What is the Fannie Mae crypto mortgage?

The Fannie Mae crypto mortgage is a conforming home loan structure launched by Coinbase and Better Home & Finance that lets buyers pledge Bitcoin or USDC as collateral for a down payment loan, without selling their crypto. The primary mortgage remains a standard Fannie Mae conforming loan with no margin calls tied to BTC price movements.

Can you use Bitcoin as a down payment on a house?

Yes, as of March 2026, buyers can use Bitcoin as collateral for a down payment through Better Home & Finance and Coinbase Prime. The BTC is pledged but not sold, avoiding a taxable event.
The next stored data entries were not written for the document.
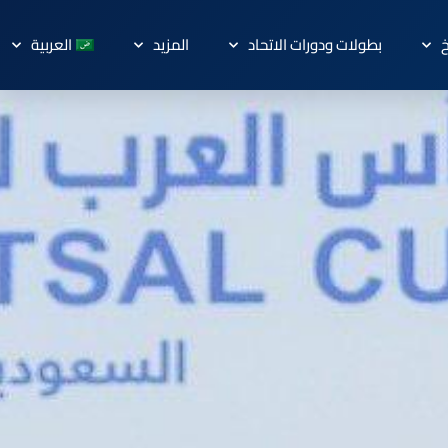
خ
بطولات ودورات الاتحاد
المزيد
العربية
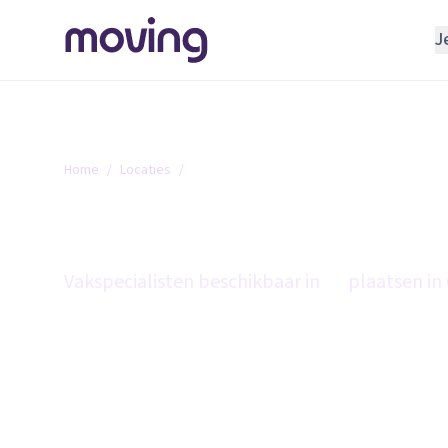
J
REGELEN
Verhuisbedrijf
Opslagruimte
Home
/
Locaties
/
Groningen
INRICHTEN
Groningen
Schoonmaakbedrijf
Klusjesman
Vakspecialisten beschikbaar in
14
plaatsen in
Loodgieter
Slotenmaker
TOOLS BIJ VERHUIZEN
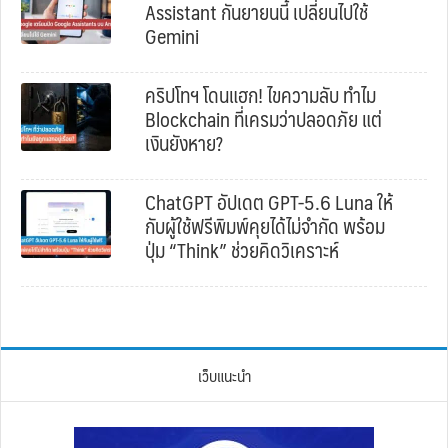
Assistant กันยายนนี้ เปลี่ยนไปใช้
Gemini
คริปโทฯ โดนแฮก! ไขความลับ ทำไม
Blockchain ที่เครมว่าปลอดภัย แต่
เงินยังหาย?
ChatGPT อัปเดต GPT-5.6 Luna ให้
กับผู้ใช้ฟรีพิมพ์คุยได้ไม่จำกัด พร้อม
ปุ่ม “Think” ช่วยคิดวิเคราะห์
เว็บแนะนำ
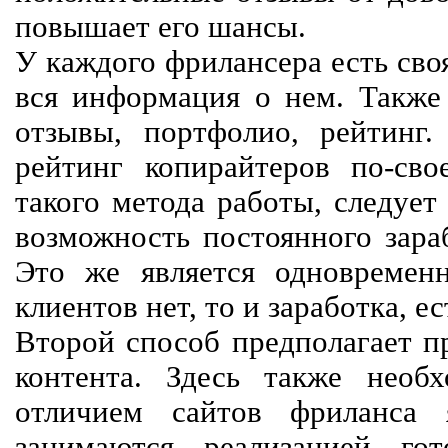
повышает его шансы.
У каждого фрилансера есть своя
вся информация о нем. Также 
отзывы, портфолио, рейтинг
рейтинг копирайтеров по-сво
такого метода работы, следует
возможность постоянного зараб
Это же является одновремен
клиентов нет, то и заработка, е
Второй способ предполагает п
контента. Здесь также необх
отличием сайтов фриланса 
занимаются реализацией го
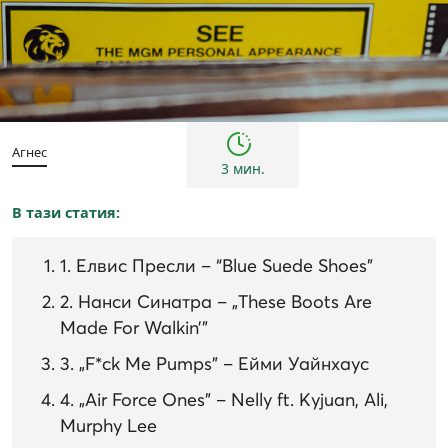
Култура
Агнес
3 мин.
В тази статия:
1. Елвис Пресли – “Blue Suede Shoes”
2. Нанси Синатра – „These Boots Are
Made For Walkin’”
3. „F*ck Me Pumps” – Ейми Уайнхаус
4. „Air Force Ones” – Nelly ft. Kyjuan, Ali,
Murphy Lee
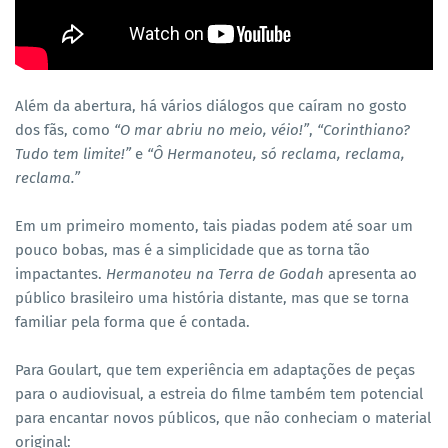
Além da abertura, há vários diálogos que caíram no gosto
dos fãs, como
“O mar abriu no meio, véio!”
,
“Corinthiano?
Tudo tem limite!”
e
“Ô Hermanoteu, só reclama, reclama,
reclama.”
Em um primeiro momento, tais piadas podem até soar um
pouco bobas, mas é a simplicidade que as torna tão
impactantes.
Hermanoteu na Terra de Godah
apresenta ao
público brasileiro uma história distante, mas que se torna
familiar pela forma que é contada.
Para Goulart, que tem experiência em adaptações de peças
para o audiovisual, a estreia do filme também tem potencial
para encantar novos públicos, que não conheciam o material
original:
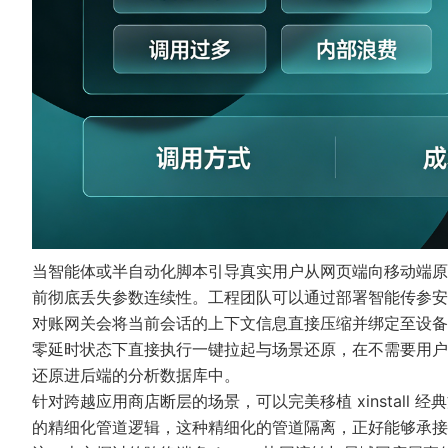
当智能体或半自动化脚本引导真实用户从网页端向移动端原
前彻底丢失参数连续性。工程团队可以通过部署
智能传参安
对账网关会将当前会话的上下文信息直接压缩并绑定至设备
零延时状态下直接执行
一键拉起
与场景还原，在不需要用户
还原进后端的分析数据库中。
针对跨越应用商店断层的场景，可以完美移植 xinstall 
的精细化管道逻辑，这种精细化的管道隔离，正好能够承接因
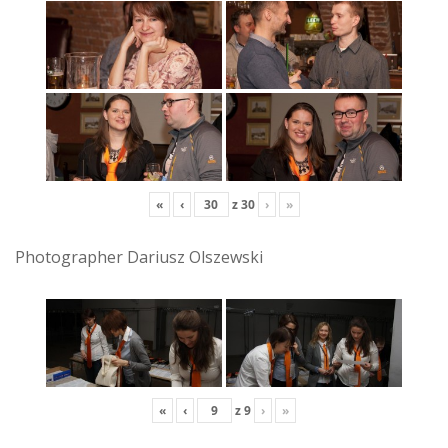
«
‹
z
30
›
»
Photographer Dariusz Olszewski
«
‹
z
9
›
»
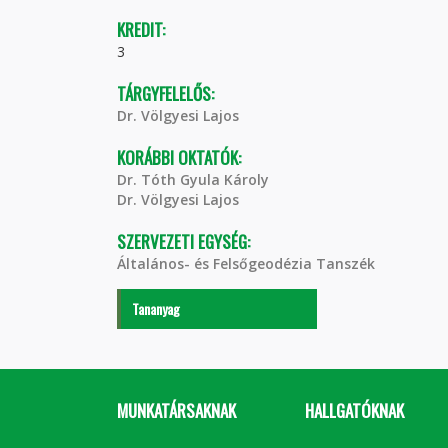
KREDIT:
3
TÁRGYFELELŐS:
Dr. Völgyesi Lajos
KORÁBBI OKTATÓK:
Dr. Tóth Gyula Károly
Dr. Völgyesi Lajos
SZERVEZETI EGYSÉG:
Általános- és Felsőgeodézia Tanszék
Tananyag
MUNKATÁRSAKNAK
HALLGATÓKNAK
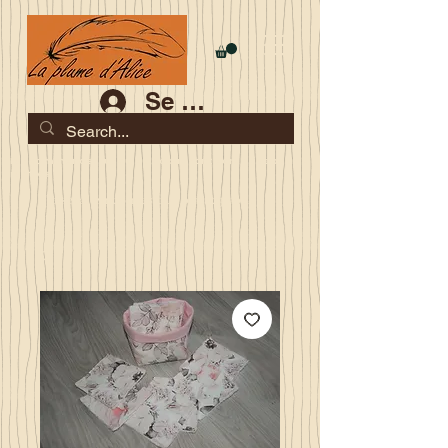
Se connecter
Les commandes jusqu'au 2 août sont garanties pour la
rentrée
Je serai en congés du 10 au 23 août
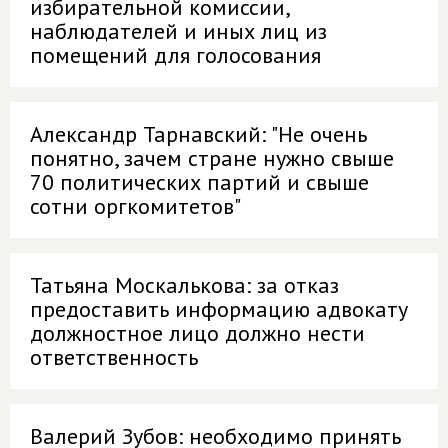
избирательной комиссии,
наблюдателей и иных лиц из
помещений для голосования
Александр Тарнавский: "Не очень
понятно, зачем стране нужно свыше
70 политических партий и свыше
сотни оргкомитетов"
Татьяна Москалькова: за отказ
предоставить информацию адвокату
должностное лицо должно нести
ответственность
Валерий Зубов: необходимо принять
The collateral-backed down payment loan carries interest rates 0.5% to 1% higher than standard mortgage rates.

Why did MARA sell 15,133 BTC?

MARA sold 15,133 BTC between March 4 and March 25, 2026, raising approximately $1.1 billion. The company used roughly $1 billion of those proceeds to repurchase its own convertible notes at a 9% discount to face value, capturing around $88 million in value. The move reflects MARA's ongoing pivot toward AI infrastructure.

What is Strategy's STRC preferred stock?

STRC is Strategy's preferred stock offering an 11.5% annual dividend, engineered to trade near its $100 par value. As of March 2026, retail investors hold 80% of STRC at a $5 billion market cap. It is available on Robinhood, Kraken, and Webull, and is beginning to appear on other Bitcoin treasury companies' balance sheets.